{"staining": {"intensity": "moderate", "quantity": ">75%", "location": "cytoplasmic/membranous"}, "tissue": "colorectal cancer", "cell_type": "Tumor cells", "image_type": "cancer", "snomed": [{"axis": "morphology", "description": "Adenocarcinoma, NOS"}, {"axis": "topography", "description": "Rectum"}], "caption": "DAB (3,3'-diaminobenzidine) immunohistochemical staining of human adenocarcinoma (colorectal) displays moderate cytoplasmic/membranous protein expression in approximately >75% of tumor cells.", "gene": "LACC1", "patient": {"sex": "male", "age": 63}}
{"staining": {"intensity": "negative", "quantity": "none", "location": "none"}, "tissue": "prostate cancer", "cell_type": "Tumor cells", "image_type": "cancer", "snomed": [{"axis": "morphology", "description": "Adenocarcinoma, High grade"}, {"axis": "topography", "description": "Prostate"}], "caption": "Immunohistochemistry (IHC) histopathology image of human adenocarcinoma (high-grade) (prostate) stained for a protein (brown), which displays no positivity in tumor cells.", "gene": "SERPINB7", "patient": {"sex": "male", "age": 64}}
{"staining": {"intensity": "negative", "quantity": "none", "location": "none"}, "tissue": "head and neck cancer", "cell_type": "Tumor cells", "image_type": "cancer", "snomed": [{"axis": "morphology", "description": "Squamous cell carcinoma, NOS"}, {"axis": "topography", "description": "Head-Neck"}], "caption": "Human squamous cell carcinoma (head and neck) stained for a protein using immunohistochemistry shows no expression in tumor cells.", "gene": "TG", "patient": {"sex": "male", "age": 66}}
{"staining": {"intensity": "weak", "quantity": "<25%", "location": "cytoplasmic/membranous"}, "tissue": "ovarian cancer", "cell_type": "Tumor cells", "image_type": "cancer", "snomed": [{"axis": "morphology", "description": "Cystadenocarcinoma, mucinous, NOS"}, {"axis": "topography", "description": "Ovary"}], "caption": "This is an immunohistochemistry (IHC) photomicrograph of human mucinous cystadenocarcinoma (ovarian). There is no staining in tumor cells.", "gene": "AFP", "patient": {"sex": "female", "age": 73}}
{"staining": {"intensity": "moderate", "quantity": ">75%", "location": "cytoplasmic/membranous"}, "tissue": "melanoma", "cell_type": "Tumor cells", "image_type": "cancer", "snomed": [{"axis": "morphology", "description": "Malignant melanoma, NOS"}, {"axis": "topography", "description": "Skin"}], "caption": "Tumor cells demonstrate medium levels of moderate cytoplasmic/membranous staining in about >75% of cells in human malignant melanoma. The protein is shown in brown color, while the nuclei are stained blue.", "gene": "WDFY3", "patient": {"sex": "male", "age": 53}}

__PROBLEM DESCRIPTION__
Everything in the material above needs to be transcribed exactly.

__SOLUTION BELOW__
{"staining": {"intensity": "moderate", "quantity": ">75%", "location": "cytoplasmic/membranous"}, "tissue": "colorectal cancer", "cell_type": "Tumor cells", "image_type": "cancer", "snomed": [{"axis": "morphology", "description": "Adenocarcinoma, NOS"}, {"axis": "topography", "description": "Rectum"}], "caption": "DAB (3,3'-diaminobenzidine) immunohistochemical staining of human adenocarcinoma (colorectal) displays moderate cytoplasmic/membranous protein expression in approximately >75% of tumor cells.", "gene": "LACC1", "patient": {"sex": "male", "age": 63}}
{"staining": {"intensity": "negative", "quantity": "none", "location": "none"}, "tissue": "prostate cancer", "cell_type": "Tumor cells", "image_type": "cancer", "snomed": [{"axis": "morphology", "description": "Adenocarcinoma, High grade"}, {"axis": "topography", "description": "Prostate"}], "caption": "Immunohistochemistry (IHC) histopathology image of human adenocarcinoma (high-grade) (prostate) stained for a protein (brown), which displays no positivity in tumor cells.", "gene": "SERPINB7", "patient": {"sex": "male", "age": 64}}
{"staining": {"intensity": "negative", "quantity": "none", "location": "none"}, "tissue": "head and neck cancer", "cell_type": "Tumor cells", "image_type": "cancer", "snomed": [{"axis": "morphology", "description": "Squamous cell carcinoma, NOS"}, {"axis": "topography", "description": "Head-Neck"}], "caption": "Human squamous cell carcinoma (head and neck) stained for a protein using immunohistochemistry shows no expression in tumor cells.", "gene": "TG", "patient": {"sex": "male", "age": 66}}
{"staining": {"intensity": "weak", "quantity": "<25%", "location": "cytoplasmic/membranous"}, "tissue": "ovarian cancer", "cell_type": "Tumor cells", "image_type": "cancer", "snomed": [{"axis": "morphology", "description": "Cystadenocarcinoma, mucinous, NOS"}, {"axis": "topography", "description": "Ovary"}], "caption": "This is an immunohistochemistry (IHC) photomicrograph of human mucinous cystadenocarcinoma (ovarian). There is no staining in tumor cells.", "gene": "AFP", "patient": {"sex": "female", "age": 73}}
{"staining": {"intensity": "moderate", "quantity": ">75%", "location": "cytoplasmic/membranous"}, "tissue": "melanoma", "cell_type": "Tumor cells", "image_type": "cancer", "snomed": [{"axis": "morphology", "description": "Malignant melanoma, NOS"}, {"axis": "topography", "description": "Skin"}], "caption": "Tumor cells demonstrate medium levels of moderate cytoplasmic/membranous staining in about >75% of cells in human malignant melanoma. The protein is shown in brown color, while the nuclei are stained blue.", "gene": "WDFY3", "patient": {"sex": "male", "age": 53}}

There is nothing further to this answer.